[Dnssec-deployment] Root Zone DNSSEC Deployment Technical Status Update

Anand Kumria akumria at acm.org
Mon Jul 19 06:03:47 EDT 2010


Hi Bill,

On Mon, Jul 19, 2010 at 5:43 AM,  <bmanning at vacation.karoshi.com> wrote:
> On Sun, Jul 18, 2010 at 06:18:56PM -0400, Paul Wouters wrote:
>> On Sun, 18 Jul 2010, Tony Finch wrote:
>>
>> >>indeed.  and let's give credit where due -- because there are still no
>> >>external applications that add value in the face of this metadata, the
>> >>biggest reason we finally have a signed root and growing cadre of signed
>> >>tld's and sld's is because of... dan kaminsky's bug.
>> >
>> >Yes, but "no apps that add value" is an exaggeration - ssh is one
>> >counterexample.
>>
>> And the current thinking/revival of moving SSL certs out of the (broken)
>> CA infrastructure and into the DNSSEC infrastructure. Another example
>> could be the browers querying for the existence of an "SSL" cert in DNS, and
>> automatically starting out using https instead of http. (I wonder if that
>> could be done with a new edns option or additional data to reduce this to
>> one query)
>
>        thats a horiffic idea.  application level certs in the DNS
>        is right up there with HINFO ... with one minor (critical) error
>        that was not present for HINFO.  There is zero plausable denyability
>        for a node running an app.

You mean, like having a SRV record indicating where a protocol is best used?

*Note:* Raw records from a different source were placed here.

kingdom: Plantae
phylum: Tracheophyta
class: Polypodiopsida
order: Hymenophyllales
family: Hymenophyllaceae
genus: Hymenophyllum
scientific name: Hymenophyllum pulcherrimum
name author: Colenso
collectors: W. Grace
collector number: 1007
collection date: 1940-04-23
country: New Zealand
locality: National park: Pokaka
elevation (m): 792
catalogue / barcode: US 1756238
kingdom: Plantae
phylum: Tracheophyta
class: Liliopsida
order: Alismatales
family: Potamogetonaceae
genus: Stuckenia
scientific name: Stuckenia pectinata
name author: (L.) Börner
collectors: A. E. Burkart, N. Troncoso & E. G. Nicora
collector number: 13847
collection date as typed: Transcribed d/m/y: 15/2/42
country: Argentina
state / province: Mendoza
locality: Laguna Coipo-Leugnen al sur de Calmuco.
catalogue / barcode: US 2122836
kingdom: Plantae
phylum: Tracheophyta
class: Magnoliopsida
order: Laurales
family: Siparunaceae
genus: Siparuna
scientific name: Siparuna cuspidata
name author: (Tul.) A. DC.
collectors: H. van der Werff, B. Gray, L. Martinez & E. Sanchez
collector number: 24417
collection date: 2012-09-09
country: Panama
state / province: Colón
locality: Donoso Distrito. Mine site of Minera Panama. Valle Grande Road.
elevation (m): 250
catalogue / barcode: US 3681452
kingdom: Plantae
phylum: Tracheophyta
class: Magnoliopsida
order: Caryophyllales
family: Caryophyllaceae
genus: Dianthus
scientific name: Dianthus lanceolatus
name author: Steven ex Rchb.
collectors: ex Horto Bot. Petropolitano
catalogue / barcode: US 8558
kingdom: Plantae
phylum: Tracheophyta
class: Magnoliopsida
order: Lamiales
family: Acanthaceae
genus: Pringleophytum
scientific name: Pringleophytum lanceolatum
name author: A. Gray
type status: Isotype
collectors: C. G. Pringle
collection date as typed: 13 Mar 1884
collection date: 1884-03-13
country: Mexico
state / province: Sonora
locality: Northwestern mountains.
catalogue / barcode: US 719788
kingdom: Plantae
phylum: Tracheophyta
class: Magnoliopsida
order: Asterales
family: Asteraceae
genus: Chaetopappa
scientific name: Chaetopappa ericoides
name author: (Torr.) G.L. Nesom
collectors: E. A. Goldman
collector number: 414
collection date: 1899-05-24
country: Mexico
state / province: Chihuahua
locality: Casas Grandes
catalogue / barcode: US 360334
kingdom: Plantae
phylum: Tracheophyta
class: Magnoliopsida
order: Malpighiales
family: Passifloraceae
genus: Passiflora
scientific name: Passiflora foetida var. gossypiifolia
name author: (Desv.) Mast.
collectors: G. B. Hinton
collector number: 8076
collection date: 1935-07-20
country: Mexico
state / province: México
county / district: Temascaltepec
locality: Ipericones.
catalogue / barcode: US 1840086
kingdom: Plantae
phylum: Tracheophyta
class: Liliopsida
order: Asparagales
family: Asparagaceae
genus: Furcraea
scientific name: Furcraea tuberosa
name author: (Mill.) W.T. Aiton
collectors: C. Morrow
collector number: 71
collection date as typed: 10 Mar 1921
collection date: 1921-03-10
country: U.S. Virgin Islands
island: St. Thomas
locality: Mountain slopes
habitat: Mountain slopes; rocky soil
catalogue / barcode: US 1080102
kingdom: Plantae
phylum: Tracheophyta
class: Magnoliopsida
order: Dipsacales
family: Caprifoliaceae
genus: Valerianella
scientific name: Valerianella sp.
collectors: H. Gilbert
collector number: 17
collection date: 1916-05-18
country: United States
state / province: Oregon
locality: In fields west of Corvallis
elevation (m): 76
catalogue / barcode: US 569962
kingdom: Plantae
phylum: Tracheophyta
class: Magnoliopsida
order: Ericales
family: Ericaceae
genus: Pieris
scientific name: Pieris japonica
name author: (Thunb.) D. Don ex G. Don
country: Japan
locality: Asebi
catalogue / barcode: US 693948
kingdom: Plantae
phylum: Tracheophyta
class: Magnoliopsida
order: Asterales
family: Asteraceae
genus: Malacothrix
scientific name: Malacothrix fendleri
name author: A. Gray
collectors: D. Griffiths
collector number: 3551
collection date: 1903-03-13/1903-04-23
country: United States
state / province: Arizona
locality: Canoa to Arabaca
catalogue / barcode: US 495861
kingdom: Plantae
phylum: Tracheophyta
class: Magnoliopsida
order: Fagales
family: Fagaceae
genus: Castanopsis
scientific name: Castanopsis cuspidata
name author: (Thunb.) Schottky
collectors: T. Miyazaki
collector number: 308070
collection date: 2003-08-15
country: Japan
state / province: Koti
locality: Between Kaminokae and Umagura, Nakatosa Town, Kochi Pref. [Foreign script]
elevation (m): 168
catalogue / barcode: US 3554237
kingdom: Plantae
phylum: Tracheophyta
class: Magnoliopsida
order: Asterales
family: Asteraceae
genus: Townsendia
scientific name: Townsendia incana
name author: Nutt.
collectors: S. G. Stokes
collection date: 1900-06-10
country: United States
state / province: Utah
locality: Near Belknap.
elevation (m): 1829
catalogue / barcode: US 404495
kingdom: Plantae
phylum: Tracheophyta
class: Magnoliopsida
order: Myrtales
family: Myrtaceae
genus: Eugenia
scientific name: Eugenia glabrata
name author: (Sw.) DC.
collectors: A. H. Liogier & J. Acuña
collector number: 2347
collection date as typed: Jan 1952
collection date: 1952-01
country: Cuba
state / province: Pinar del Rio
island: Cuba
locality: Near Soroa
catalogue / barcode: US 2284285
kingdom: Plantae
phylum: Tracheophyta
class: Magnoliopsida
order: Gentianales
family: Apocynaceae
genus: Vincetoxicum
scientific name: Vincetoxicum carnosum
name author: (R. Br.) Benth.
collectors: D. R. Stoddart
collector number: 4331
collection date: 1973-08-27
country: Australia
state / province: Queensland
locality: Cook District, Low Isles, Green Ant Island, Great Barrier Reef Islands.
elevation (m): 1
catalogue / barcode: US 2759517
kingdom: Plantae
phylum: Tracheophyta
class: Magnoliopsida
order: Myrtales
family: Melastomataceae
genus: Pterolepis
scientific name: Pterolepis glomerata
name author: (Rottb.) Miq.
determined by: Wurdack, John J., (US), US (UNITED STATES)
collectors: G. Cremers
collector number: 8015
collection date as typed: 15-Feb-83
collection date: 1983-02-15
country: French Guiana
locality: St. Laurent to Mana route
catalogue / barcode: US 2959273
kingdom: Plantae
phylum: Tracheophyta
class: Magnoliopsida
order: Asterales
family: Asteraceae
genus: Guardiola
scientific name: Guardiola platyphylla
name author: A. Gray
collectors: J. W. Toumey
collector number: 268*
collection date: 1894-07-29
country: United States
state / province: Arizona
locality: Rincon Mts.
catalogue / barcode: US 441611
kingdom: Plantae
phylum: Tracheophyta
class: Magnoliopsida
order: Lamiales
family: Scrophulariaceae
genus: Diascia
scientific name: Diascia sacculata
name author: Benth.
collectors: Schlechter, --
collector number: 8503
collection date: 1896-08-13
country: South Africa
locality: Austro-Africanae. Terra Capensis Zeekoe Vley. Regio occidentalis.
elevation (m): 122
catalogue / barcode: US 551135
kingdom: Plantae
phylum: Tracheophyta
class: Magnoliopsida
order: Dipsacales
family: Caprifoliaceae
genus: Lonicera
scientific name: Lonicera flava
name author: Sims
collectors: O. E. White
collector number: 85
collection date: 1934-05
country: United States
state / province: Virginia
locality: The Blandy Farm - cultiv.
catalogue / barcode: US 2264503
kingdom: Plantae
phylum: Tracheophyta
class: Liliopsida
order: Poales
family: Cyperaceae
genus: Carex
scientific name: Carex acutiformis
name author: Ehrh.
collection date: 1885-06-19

Or an MX record indicating the best mail servers for a domain?

Could you elaborate some more.

>        last I checked Trust was NOT transitive.  Trust in the DNS heirarchy
>        does not equate to trust in the sysadmin of a node.  Your example
>        above presumes that such will be the case.  What am I missing here?


You are missing that for some sites, trust is transitive. And that,
really, DNSSEC + CERT records (with a signed DNS root) is a good way
to validate self-signed certificates.

We are already looking at tighter integration between application and
DNS (e.g. domainkey signed email), so why should this potential
application bother you?

>
>> And IPsec Opportunistic Encryption.
>>
>> People will come up with more new things. I personally hope to see
>> identity verification via DNSSEC zones associated with email addresses
>> or verification of OTR identities via DNSSEC protected records.
>
>
>        Scary stuff there Paul.

Indeed. Who wanted to protect their network, if they can.